As a simplified example, I need to select each instance where a customer had a shipping address that was different from their previous shipping address. So I have a large table with columns such as:
purchase_id | cust_id | date | address | description
-----------------------------------------------------------
1 | 5 | jan | address1 | desc1
2 | 6 | jan | address2 | desc2
3 | 5 | feb | address1 | desc3
4 | 6 | feb | address2 | desc4
5 | 5 | mar | address3 | desc5
6 | 5 | mar | address3 | desc6
7 | 5 | apr | address1 | desc7
8 | 6 | may | address4 | desc8
Note that customers can "move back" to a previous address as customer 5 did in row 7.
What I want to select (and as efficiently as possible as this is a quite large table) is the first row out of every 'block' wherein a customer had subsequent orders shipped to the same address.

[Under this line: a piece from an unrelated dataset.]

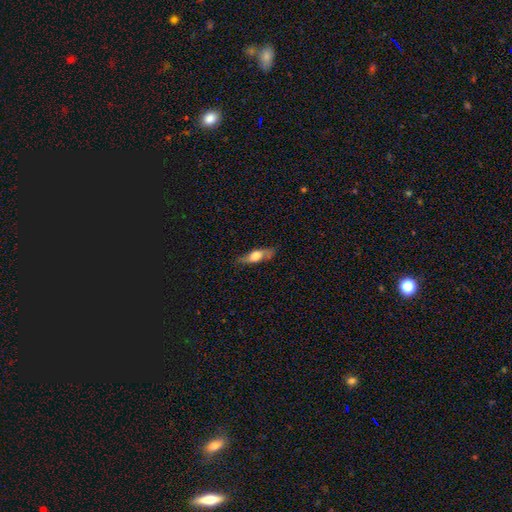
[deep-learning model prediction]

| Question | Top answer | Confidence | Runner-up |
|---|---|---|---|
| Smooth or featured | smooth | 50% | featured or disk (43%) |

In this example that would be rows 1,2,5,7,and 8. In all the others, the customer has the same address as their previous order.

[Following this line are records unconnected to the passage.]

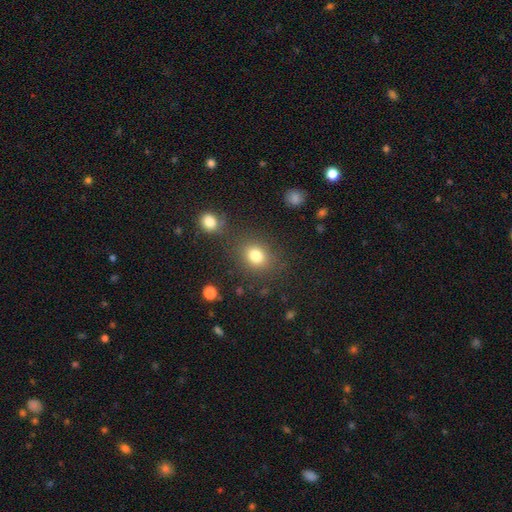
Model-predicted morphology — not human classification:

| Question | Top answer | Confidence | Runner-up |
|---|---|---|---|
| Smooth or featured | smooth | 81% | star or artifact (12%) |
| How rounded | round | 59% | in between (40%) |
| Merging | none | 76% | minor disturbance (11%) |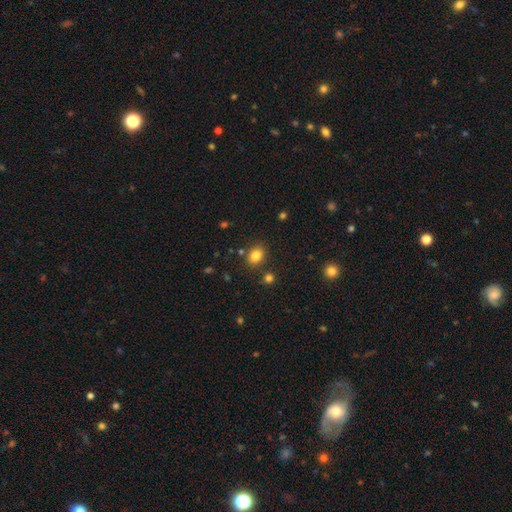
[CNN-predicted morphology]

So effectively I want to first ORDER BY (cust_id, date)
, then SELECT purchase_id, cust_id, min(date), address, description
.
However I'm having trouble because SQL usualy requires GROUP BY
to be done before ORDER BY
. I can't therefore figure out how to adapt e.g. either of the top answers to this question (which I otherwise quite like.) It is necessary (conceptually, at least) to order by date before grouping or using aggregate functions like min()

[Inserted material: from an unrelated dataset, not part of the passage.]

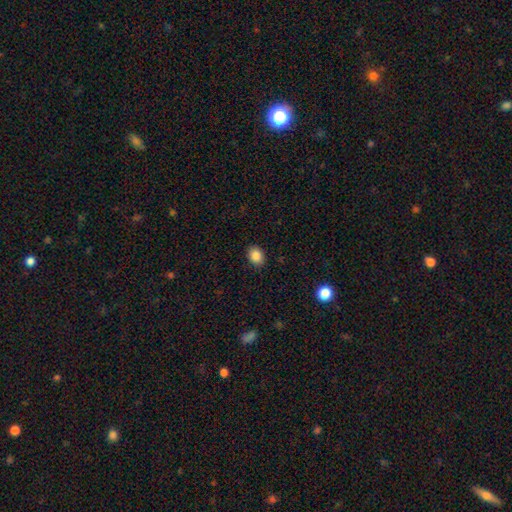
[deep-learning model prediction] smooth_or_featured: smooth (p=0.87) [alt: star or artifact p=0.09]
how_rounded: in between (p=0.63) [alt: round p=0.36]
merging: none (p=0.88) [alt: minor disturbance p=0.08]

, otherwise I would miss instances like row 7 in my example table, where a customer 'moved back' to a previous address.
Note also that two customers can share an address, so I need to effectively group by both cust_id
and address
after ordering by date.
I'm using snowflake which I believe has most of the same commands available as recent versions of PostgreSQL and SQL Server (although I'm fairly new to snowflake so not completely sure.)